• Task prompt: Turn part of the data below into a numbered list. Begin at the line that contains "How many values" and stop after the line that contains "What is the sum", leaving out blank lines and pictures.

• Dataset extract:
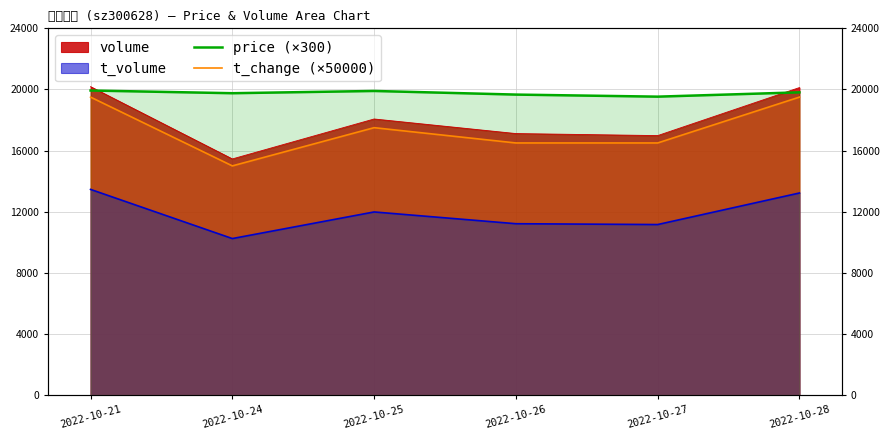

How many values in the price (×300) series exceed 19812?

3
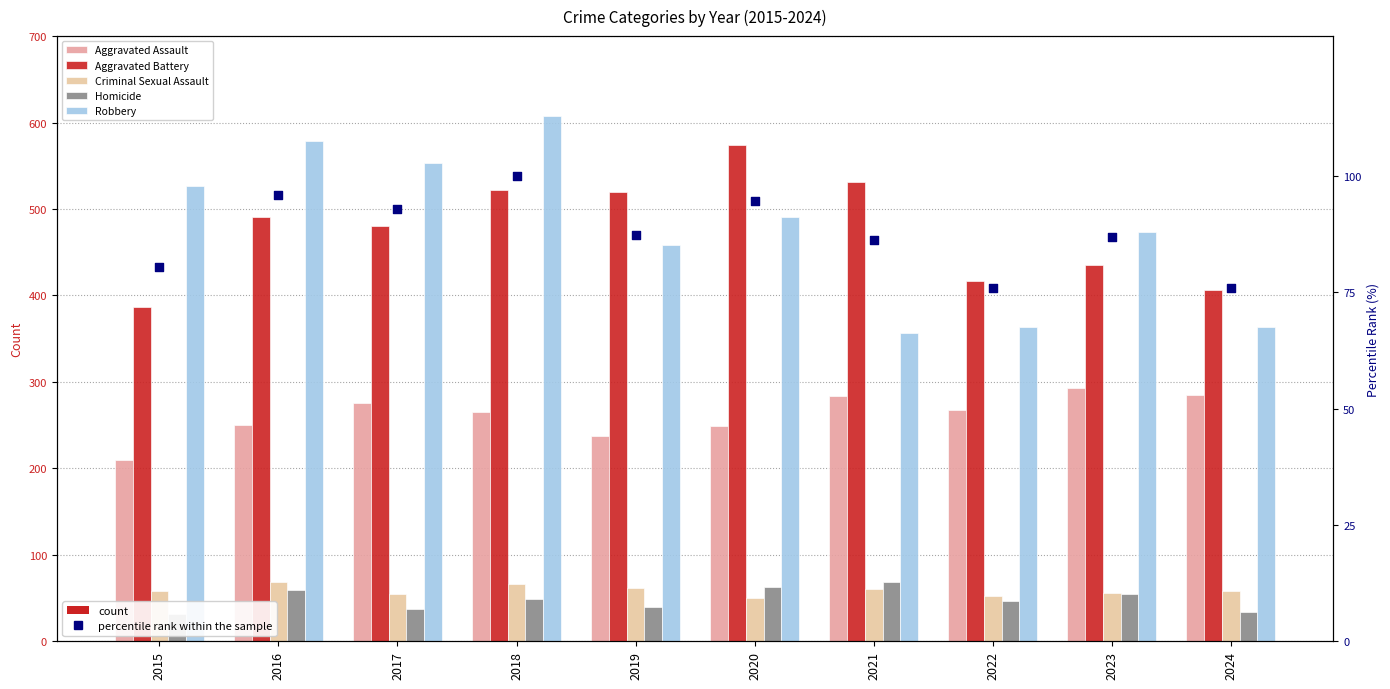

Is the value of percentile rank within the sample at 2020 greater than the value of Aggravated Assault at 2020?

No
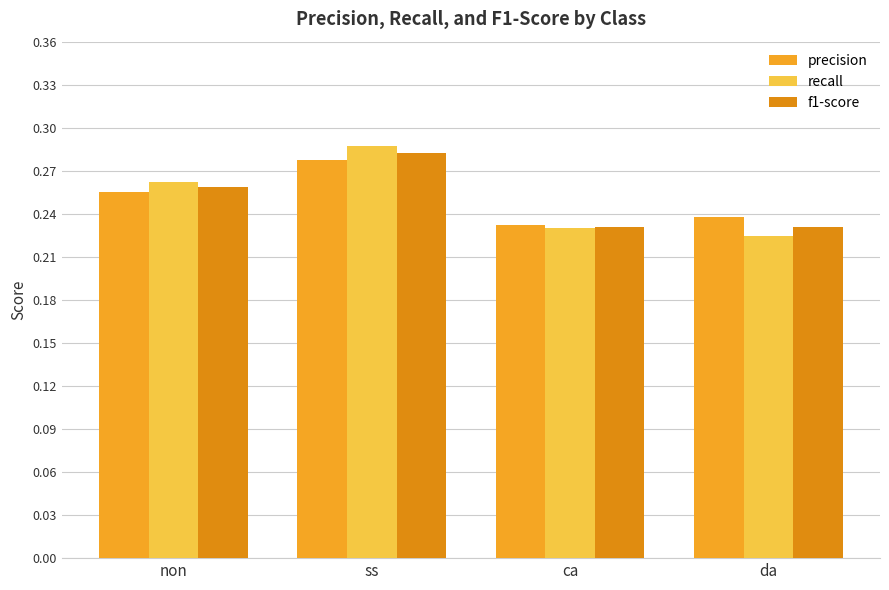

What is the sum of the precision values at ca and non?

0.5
...
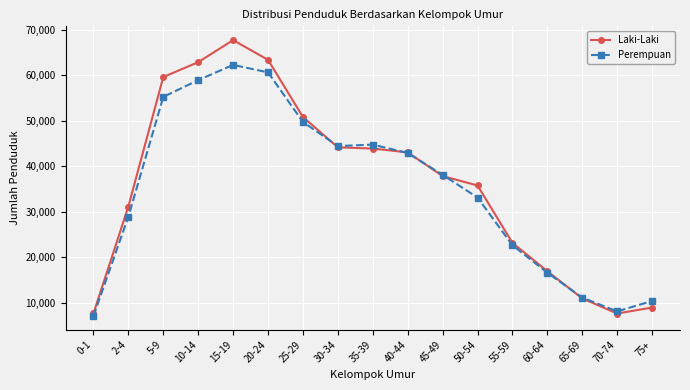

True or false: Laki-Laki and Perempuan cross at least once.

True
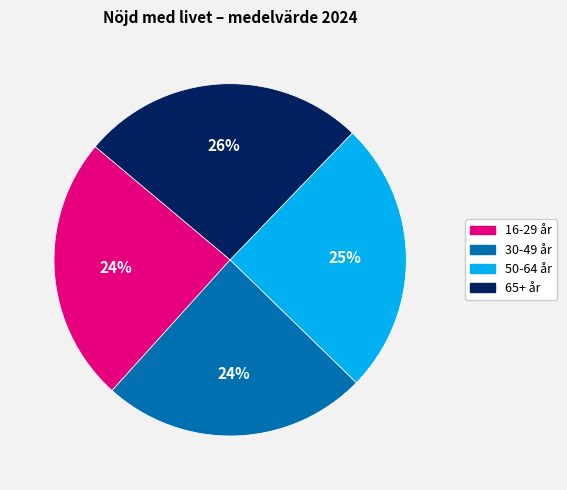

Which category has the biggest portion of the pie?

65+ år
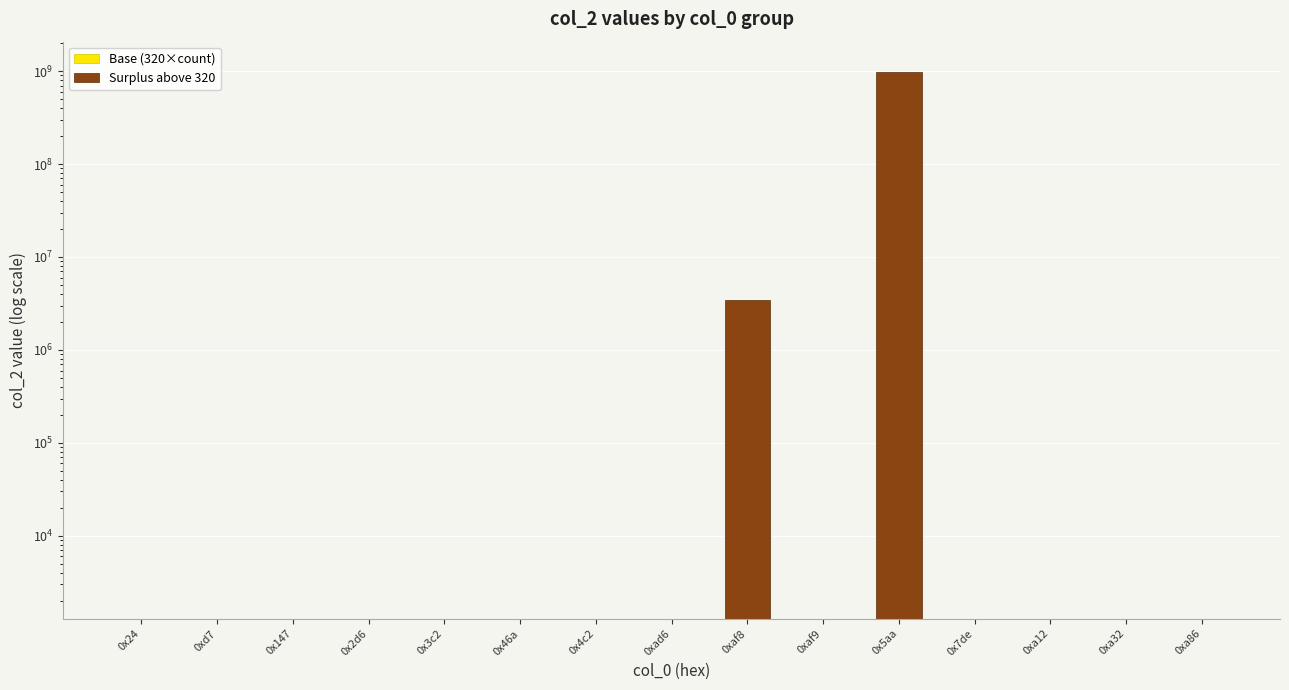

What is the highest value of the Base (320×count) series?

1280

• Solution to this exercise:
1. How many values in the price (×300) series exceed 19812?
2. 3
3. Is the value of percentile rank within the sample at 2020 greater than the value of Aggravated Assault at 2020?
4. No
5. What is the sum of the precision values at ca and non?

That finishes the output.